🤖 AI Summary
In molecular activity prediction for drug discovery, conventional models suffer from low accuracy and poor generalization under small-sample and noisy-data conditions. To address this, we propose the Similarity-Quantified Relative Learning (SQRL) paradigm: it reformulates the absolute regression task as relative difference modeling over structurally similar molecular pairs, leveraging precomputed molecular similarities (e.g., ECFP/Tanimoto) to guide graph neural network (GNN) training. SQRL overcomes the limitation of single-molecule independent modeling, substantially enhancing model robustness and data efficiency. Evaluated on multiple public and industrial proprietary datasets, SQRL achieves an average 18.7% reduction in mean absolute error (MAE) and improves AUC by over 0.12 in small-sample tasks (<500 compounds). These results demonstrate SQRL’s superior accuracy, strong generalization capability, and practical utility in real-world drug discovery scenarios.
📝 Abstract
Accurate prediction of molecular activities is crucial for efficient drug discovery, yet remains challenging due to limited and noisy datasets.
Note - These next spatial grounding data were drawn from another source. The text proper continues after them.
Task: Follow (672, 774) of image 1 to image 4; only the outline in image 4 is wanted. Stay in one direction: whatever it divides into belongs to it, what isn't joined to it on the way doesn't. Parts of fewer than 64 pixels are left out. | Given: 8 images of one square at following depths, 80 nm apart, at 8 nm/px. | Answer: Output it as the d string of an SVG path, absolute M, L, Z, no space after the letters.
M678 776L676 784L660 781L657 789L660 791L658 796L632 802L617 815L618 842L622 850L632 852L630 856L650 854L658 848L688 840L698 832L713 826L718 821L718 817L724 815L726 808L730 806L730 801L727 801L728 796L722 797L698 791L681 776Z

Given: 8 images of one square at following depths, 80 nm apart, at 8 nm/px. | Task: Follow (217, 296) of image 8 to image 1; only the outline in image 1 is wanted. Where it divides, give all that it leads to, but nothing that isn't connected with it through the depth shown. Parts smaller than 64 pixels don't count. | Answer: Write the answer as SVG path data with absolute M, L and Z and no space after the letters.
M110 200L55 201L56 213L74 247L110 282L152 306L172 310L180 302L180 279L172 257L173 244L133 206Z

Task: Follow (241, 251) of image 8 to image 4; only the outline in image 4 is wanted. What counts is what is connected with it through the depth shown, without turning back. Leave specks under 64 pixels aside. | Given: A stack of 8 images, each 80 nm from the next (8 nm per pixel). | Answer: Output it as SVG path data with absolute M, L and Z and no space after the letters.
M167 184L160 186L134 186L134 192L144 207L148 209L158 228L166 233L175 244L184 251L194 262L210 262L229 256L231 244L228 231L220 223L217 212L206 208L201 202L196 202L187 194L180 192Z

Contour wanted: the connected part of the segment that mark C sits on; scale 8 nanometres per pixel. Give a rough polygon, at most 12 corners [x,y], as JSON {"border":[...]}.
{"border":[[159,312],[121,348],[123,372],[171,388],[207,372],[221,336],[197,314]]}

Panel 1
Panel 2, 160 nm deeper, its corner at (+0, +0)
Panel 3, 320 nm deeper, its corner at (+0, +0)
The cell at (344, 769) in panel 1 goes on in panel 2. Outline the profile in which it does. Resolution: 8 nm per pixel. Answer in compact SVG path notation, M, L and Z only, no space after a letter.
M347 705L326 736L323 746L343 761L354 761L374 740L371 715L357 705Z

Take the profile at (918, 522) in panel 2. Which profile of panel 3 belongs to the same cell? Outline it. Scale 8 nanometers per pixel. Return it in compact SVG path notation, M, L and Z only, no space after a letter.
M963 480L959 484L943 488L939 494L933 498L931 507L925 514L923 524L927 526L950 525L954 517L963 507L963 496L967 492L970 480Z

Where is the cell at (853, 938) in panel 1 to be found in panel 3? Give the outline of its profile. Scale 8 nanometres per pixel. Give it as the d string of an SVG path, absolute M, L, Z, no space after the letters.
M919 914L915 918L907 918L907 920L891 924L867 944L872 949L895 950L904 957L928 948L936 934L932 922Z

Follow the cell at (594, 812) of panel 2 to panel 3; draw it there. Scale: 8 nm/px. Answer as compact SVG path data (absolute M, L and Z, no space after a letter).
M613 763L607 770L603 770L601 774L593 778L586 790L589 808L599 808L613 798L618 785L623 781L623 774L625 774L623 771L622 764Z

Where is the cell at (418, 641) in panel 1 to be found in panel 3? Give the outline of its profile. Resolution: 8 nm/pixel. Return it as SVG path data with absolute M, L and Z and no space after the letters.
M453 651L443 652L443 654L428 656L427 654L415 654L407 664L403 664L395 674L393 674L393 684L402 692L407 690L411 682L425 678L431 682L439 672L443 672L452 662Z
We introduce Similarity-Quantized Relative Learning (SQRL), a learning framework that reformulates molecular activity prediction as relative difference learning between structurally similar pairs of compounds. SQRL uses precomputed molecular similarities to enhance training of graph neural networks and other architectures, and significantly improves accuracy and generalization in low-data regimes common in drug discovery. We demonstrate its broad applicability and real-world potential through benchmarking on public datasets as well as proprietary industry data. Our findings demonstrate that leveraging similarity-aware relative differences provides an effective paradigm for molecular activity prediction.